Fortunately, there is a simple S3 utility available via [LlamaHub](https://www.llamahub.ai/), a registry of open-source data connectors that you can easily plug into any LlamaIndex application.

In [6]:
S3Reader = download_loader("S3Reader")
loader = S3Reader(bucket='vector-rag-bootcamp-v2')
documents = loader.load_data()

## Define Embeddings Model

In [7]:
embed_model = CohereEmbedding(
    model_name="embed-english-v3.0",
    input_type="search_query"
)
service_context = ServiceContext.from_defaults(
    embed_model=embed_model,
    llm=llm
)

[nltk_data] Downloading package punkt to
[nltk_data]     /tmp/JMzMIxqc706ehpGd/llama_index...
[nltk_data]   Unzipping tokenizers/punkt.zip.


## Embeddings Store, Retrieval and Reranking

In [8]:
# Set up the base vector store retriever
index = VectorStoreIndex.from_documents(documents, service_context=service_context, show_progress=True)

# Retrieve the most relevant context from the vector store based on the query
search_query_retriever = index.as_retriever(service_context=service_context)
search_query_retrieved_nodes = search_query_retriever.retrieve(query)

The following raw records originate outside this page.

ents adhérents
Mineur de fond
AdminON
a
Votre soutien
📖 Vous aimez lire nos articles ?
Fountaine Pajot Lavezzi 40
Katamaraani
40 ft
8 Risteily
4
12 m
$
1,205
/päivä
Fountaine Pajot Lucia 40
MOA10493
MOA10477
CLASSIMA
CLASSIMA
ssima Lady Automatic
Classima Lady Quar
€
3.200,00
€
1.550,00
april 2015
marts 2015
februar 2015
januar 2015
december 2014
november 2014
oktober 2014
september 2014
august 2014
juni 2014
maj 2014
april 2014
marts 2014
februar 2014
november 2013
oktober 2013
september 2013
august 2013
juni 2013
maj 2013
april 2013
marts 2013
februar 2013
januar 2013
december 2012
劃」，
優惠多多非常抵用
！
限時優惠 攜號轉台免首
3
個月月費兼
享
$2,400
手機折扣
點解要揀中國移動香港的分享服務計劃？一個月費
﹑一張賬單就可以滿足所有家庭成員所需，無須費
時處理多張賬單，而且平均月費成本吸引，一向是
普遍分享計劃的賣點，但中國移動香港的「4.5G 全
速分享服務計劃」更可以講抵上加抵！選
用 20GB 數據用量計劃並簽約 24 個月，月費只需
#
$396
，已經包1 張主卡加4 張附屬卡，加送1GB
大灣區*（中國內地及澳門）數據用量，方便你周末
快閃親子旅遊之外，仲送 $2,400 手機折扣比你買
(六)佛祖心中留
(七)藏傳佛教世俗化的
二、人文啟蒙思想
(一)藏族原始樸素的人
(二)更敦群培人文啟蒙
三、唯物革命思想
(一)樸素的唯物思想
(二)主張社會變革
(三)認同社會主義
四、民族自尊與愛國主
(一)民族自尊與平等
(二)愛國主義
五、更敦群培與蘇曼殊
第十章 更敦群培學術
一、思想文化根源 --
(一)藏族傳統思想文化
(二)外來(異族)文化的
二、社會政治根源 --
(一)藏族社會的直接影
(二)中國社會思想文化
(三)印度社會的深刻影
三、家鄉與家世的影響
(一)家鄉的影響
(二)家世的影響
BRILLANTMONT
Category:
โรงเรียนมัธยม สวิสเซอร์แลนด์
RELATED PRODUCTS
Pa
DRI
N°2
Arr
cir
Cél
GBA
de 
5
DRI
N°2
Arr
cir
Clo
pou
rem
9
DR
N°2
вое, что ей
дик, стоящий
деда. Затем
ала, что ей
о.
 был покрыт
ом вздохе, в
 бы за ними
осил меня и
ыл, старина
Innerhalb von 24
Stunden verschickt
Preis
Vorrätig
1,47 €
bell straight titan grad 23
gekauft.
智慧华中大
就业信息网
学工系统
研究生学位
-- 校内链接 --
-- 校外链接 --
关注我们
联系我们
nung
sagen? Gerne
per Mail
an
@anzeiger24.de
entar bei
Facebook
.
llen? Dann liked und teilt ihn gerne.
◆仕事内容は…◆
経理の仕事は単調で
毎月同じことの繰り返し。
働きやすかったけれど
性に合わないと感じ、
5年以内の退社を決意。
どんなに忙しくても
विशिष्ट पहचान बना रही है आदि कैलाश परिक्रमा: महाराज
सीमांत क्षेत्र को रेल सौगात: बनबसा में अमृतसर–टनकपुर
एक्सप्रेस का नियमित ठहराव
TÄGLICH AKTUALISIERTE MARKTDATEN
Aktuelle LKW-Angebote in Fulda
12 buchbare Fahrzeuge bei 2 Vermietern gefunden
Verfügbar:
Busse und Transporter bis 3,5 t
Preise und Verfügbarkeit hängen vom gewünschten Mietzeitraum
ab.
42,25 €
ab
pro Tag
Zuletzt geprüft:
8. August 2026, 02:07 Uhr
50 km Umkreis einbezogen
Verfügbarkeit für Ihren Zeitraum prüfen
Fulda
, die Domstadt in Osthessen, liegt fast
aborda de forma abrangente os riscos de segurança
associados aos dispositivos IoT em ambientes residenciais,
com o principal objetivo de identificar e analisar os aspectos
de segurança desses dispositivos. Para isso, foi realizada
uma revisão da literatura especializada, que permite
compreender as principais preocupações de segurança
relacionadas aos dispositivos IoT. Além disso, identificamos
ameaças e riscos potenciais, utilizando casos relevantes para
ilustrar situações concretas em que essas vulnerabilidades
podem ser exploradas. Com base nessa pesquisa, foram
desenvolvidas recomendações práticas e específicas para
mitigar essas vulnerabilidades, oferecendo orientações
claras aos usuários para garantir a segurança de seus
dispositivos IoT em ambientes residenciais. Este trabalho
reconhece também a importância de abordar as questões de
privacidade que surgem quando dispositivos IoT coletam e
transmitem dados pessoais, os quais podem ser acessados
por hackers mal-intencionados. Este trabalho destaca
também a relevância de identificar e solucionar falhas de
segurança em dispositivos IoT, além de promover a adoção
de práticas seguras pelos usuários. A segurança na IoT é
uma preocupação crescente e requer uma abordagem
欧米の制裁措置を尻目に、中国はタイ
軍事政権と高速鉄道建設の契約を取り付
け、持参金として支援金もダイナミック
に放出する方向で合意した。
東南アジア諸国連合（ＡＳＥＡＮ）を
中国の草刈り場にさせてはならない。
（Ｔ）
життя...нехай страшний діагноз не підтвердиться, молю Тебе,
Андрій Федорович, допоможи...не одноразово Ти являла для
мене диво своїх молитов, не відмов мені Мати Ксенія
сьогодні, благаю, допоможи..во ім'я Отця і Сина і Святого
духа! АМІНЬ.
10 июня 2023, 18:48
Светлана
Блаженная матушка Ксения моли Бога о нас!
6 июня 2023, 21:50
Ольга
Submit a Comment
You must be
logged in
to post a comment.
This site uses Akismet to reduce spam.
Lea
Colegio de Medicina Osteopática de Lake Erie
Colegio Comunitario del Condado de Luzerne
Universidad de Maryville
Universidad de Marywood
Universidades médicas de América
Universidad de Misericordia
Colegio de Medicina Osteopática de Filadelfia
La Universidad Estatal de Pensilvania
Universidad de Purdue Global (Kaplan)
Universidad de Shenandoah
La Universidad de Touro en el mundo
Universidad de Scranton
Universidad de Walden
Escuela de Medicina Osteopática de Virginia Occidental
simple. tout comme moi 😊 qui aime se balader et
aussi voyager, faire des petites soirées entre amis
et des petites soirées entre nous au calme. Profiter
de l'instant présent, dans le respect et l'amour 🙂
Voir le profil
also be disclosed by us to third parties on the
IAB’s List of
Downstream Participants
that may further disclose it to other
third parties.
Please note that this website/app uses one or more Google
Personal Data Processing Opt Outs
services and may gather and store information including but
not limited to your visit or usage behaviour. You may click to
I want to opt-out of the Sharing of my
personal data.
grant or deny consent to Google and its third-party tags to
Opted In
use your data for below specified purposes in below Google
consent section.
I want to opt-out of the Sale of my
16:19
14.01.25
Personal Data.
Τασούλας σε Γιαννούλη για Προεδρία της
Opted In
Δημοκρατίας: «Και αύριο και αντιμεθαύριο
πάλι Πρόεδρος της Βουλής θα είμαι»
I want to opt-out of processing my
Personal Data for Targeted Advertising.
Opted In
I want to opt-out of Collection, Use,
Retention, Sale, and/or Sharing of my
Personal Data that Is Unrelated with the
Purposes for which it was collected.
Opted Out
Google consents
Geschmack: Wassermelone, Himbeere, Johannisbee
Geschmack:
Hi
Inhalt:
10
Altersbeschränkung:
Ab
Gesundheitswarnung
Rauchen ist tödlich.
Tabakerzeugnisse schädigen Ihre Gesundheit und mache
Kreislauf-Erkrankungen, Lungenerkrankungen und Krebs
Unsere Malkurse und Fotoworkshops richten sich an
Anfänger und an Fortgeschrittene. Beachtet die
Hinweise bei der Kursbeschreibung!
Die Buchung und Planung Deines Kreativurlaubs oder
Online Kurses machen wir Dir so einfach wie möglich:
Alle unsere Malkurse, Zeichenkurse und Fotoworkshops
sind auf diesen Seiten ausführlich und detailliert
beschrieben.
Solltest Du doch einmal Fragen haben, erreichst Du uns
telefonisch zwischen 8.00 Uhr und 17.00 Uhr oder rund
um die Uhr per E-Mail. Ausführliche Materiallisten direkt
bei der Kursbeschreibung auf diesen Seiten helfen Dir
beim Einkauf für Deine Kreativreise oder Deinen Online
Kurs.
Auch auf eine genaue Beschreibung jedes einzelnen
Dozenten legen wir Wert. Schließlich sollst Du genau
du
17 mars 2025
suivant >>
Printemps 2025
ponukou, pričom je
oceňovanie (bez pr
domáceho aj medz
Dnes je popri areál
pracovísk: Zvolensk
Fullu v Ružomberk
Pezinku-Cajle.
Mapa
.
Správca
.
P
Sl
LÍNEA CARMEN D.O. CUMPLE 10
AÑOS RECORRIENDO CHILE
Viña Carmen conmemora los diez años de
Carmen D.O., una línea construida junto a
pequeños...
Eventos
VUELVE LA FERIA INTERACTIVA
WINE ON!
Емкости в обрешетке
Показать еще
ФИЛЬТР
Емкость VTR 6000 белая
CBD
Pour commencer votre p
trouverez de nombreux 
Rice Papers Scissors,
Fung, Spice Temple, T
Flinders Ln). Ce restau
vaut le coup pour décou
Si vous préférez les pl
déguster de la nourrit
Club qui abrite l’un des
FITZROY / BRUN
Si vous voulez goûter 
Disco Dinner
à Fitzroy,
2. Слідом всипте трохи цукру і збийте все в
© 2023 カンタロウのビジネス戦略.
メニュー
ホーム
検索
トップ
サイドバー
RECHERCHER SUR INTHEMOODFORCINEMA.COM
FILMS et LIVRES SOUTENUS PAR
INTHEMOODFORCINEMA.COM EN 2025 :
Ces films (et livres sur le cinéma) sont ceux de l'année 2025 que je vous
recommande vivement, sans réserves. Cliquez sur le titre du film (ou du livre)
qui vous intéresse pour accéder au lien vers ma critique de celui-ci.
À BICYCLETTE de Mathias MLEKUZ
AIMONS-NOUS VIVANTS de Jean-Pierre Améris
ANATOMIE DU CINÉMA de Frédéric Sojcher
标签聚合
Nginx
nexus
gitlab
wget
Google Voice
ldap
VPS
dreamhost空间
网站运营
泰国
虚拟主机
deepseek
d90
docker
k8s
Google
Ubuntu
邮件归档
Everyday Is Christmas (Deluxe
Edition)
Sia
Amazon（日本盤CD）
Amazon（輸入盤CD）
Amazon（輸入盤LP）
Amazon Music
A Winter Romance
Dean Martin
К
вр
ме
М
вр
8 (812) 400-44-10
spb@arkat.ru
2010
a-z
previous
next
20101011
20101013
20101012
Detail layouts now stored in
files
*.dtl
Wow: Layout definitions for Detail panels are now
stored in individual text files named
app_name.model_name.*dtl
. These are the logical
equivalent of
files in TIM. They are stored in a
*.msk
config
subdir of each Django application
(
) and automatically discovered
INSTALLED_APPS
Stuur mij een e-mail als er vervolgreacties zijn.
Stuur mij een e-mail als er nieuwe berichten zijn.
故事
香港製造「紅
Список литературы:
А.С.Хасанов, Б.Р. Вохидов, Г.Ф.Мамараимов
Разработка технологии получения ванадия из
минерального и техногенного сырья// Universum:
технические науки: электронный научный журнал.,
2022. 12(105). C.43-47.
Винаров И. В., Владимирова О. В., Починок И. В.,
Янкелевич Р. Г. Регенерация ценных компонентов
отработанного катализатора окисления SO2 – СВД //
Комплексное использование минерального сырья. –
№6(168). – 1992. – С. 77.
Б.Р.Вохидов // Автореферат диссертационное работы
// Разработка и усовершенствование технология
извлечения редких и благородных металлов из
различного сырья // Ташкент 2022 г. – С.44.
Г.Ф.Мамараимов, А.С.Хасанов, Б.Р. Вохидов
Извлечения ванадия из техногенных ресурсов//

# Use a reranker to identify the most closest match
reranker = CohereRerank()
query_engine = index.as_query_engine(
    node_postprocessors = [reranker]
)

Parsing nodes:   0%|          | 0/26 [00:00<?, ?it/s]

Generating embeddings:   0%|          | 0/48 [00:00<?, ?it/s]

## Lastly, send the augmented request to Cohere

In [9]:
result = query_engine.query(query)
print(result)

The goals of the OpenNF project are to provide critical mechanisms to the SDN+NFV landscape and deliver a high-calibre solution to problems that are rapidly becoming evident. The project is aimed at developing and commercializing the OpenNF technology through various milestones and patents filed through WARF.